- **Task directions**: Copy the listing below word for word, and leave out the pictures.

*** Data section

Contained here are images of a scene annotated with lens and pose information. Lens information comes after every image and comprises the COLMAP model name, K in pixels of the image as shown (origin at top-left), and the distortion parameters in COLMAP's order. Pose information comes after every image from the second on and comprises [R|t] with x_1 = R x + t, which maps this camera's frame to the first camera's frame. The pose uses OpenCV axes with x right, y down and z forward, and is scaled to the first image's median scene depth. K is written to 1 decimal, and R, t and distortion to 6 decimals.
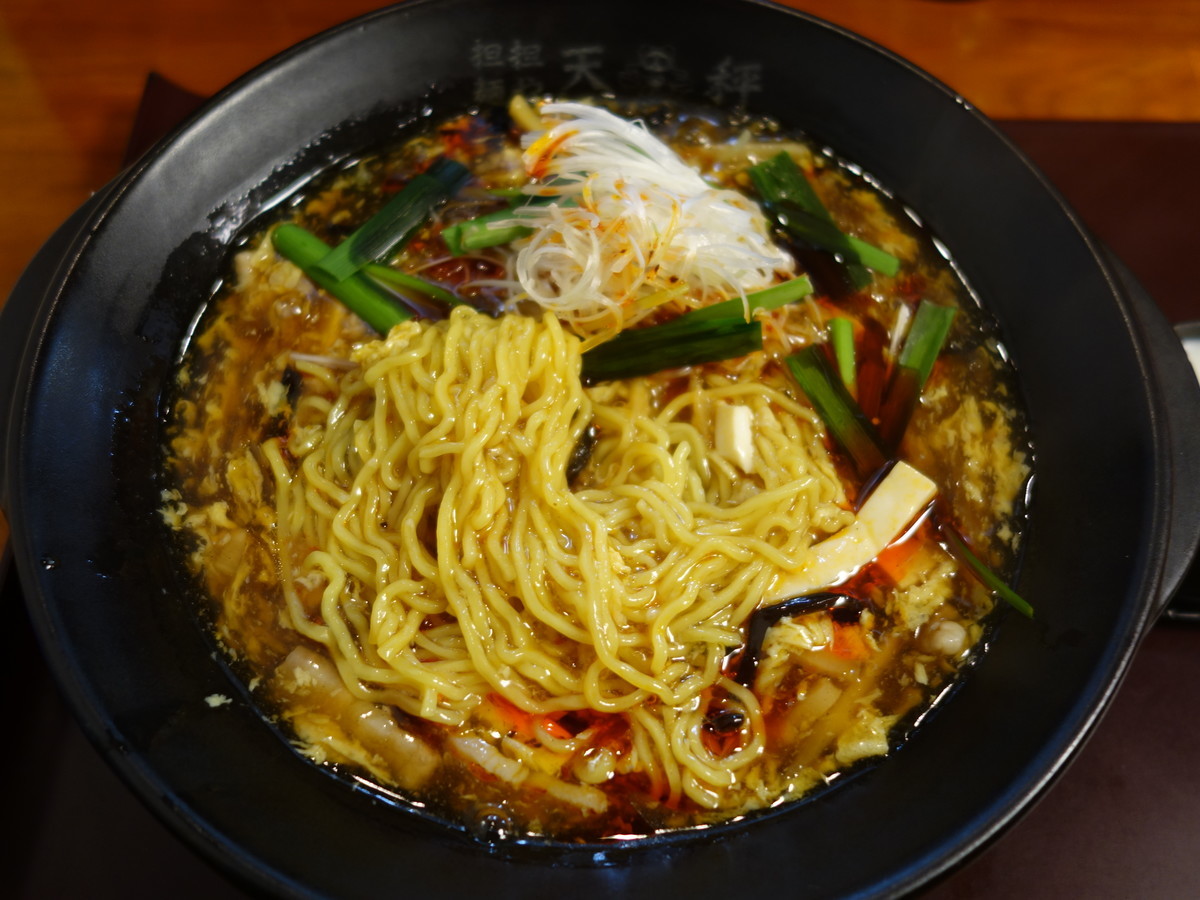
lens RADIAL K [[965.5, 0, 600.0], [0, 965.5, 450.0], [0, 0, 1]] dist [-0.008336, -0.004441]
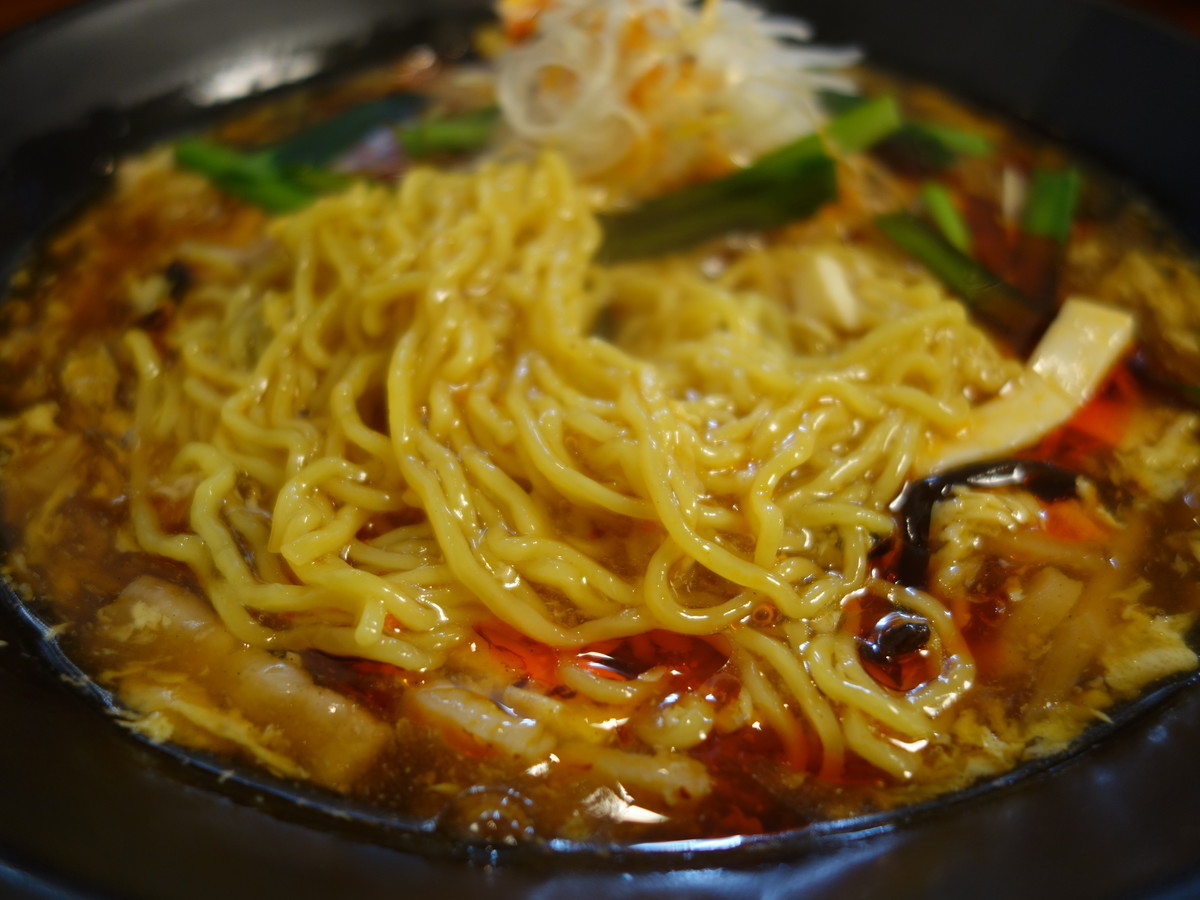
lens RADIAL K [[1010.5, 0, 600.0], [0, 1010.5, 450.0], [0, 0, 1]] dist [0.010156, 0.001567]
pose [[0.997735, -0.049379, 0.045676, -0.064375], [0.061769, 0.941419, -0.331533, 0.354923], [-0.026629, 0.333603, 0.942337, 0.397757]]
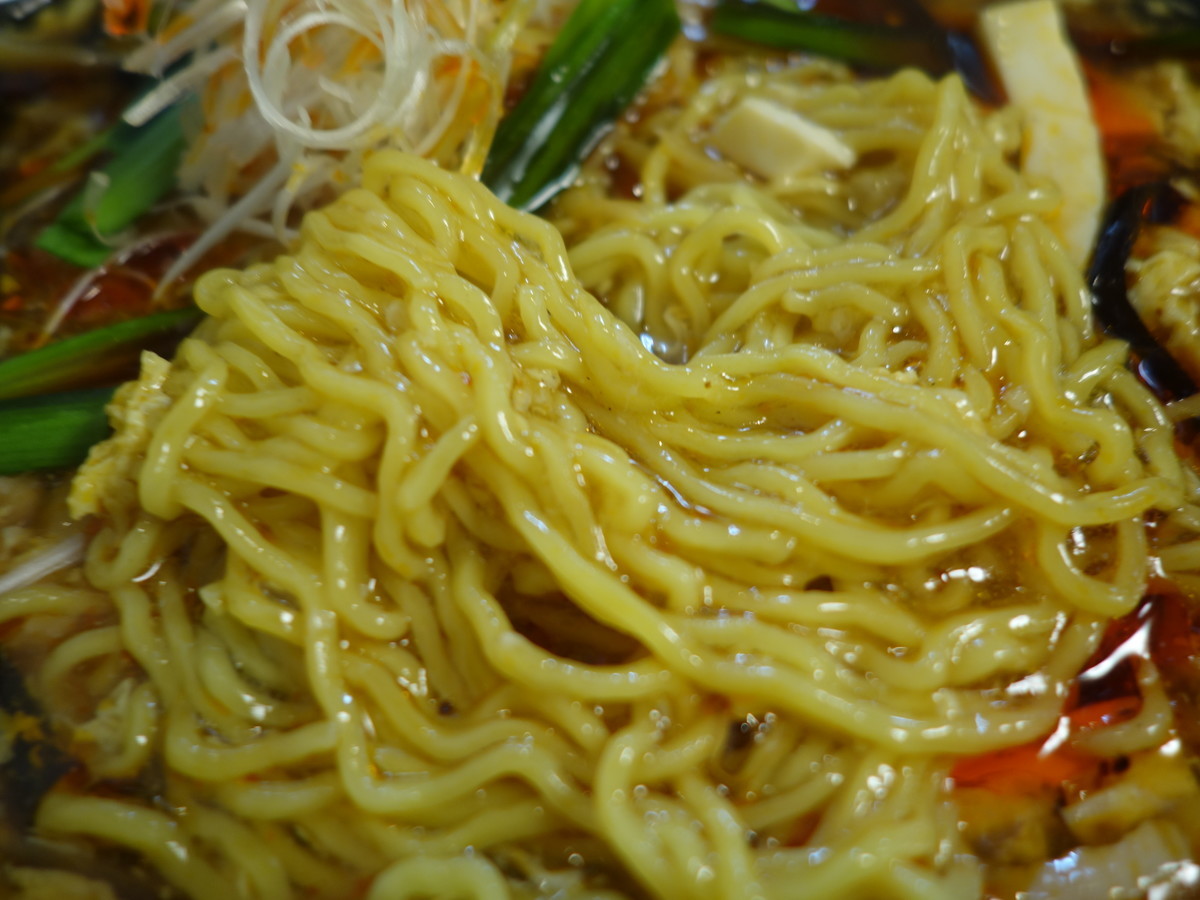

******

- **Task answer**:
Contained here are images of a scene annotated with lens and pose information. Lens information comes after every image and comprises the COLMAP model name, K in pixels of the image as shown (origin at top-left), and the distortion parameters in COLMAP's order. Pose information comes after every image from the second on and comprises [R|t] with x_1 = R x + t, which maps this camera's frame to the first camera's frame. The pose uses OpenCV axes with x right, y down and z forward, and is scaled to the first image's median scene depth. K is written to 1 decimal, and R, t and distortion to 6 decimals.
lens RADIAL K [[965.5, 0, 600.0], [0, 965.5, 450.0], [0, 0, 1]] dist [-0.008336, -0.004441]
lens RADIAL K [[1010.5, 0, 600.0], [0, 1010.5, 450.0], [0, 0, 1]] dist [0.010156, 0.001567]
pose [[0.997735, -0.049379, 0.045676, -0.064375], [0.061769, 0.941419, -0.331533, 0.354923], [-0.026629, 0.333603, 0.942337, 0.397757]]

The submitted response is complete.